Financial institutions have a huge advantage over their new competitors in the troves of valuable data they are sitting on. By leveraging this data, they can gain remarkable insight into each and every one of their customers. Customer monitoring through advanced data analytics will enable financial institutions to spot opportunities and better up-sell and cross-sell the right products to customers at the right time – and strengthen the bond between themselves and their customers.
Cyber threats: a ticking time bomb
Financial institutions must face up to a growing security dilemma. Customers’ money and personal data are prime targets for cyber criminals. Last year, hackers stole 960 million rubles from individuals – and tried to steal 1.5 billion rubles from organisations across Russia, according to Russian Central Bank. Digitisation requires enhanced security measures. The global cost of cybercrime may have cost as much as $600bn last year alone, according to the Center for Strategic and International Studies (CSIS). The financial industry makes up a significant part of this.
Yet many banks have unsustainable security infrastructures incapable of dealing with new and ever more sophisticated cyber threats. True, they have a complex arsenal of security tools, but they lack the threat automation and deep analytics capabilities necessary to protect themselves and their customers. According to EY’s Global Banking Forecast 2018, 89 percent of banks see enhancing data security as a major business challenge.
Financial institutions need a new mindset when it comes to cybersecurity. They should embed security into the whole organisation and work with a partner that understands their industry via an intelligence lead approach. The traditional financial institutions that can transform, push beyond their boundaries, transform, digitise and diversify will survive.

- _JOB A_
Answer these questions about the piece on financial institutions and cyber threats:
(i) According to the Russian Central Bank, how much did hackers steal from individuals last year?
(ii) What share of banks see enhancing data security as a major business challenge, according to EY's Global Banking Forecast 2018?
(iii) According to the CSIS, how much may cybercrime have cost globally last year?
The piece on financial institutions and cyber threats has no connection to the records.

- _DATASET ENTRIES_

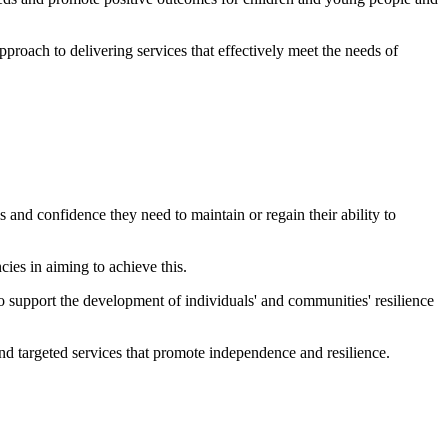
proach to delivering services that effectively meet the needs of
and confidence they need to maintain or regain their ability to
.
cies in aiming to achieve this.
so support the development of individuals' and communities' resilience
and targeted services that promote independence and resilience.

- _JOB B_
Copy every line of text in the records word for word, leaving out the pictures.

- _YOUR SOLUTION A_
(i) 960 million rubles
(ii) 89 percent
(iii) As much as $600bn

- _YOUR SOLUTION B_
proach to delivering services that effectively meet the needs of
and confidence they need to maintain or regain their ability to
.
cies in aiming to achieve this.
so support the development of individuals' and communities' resilience
and targeted services that promote independence and resilience.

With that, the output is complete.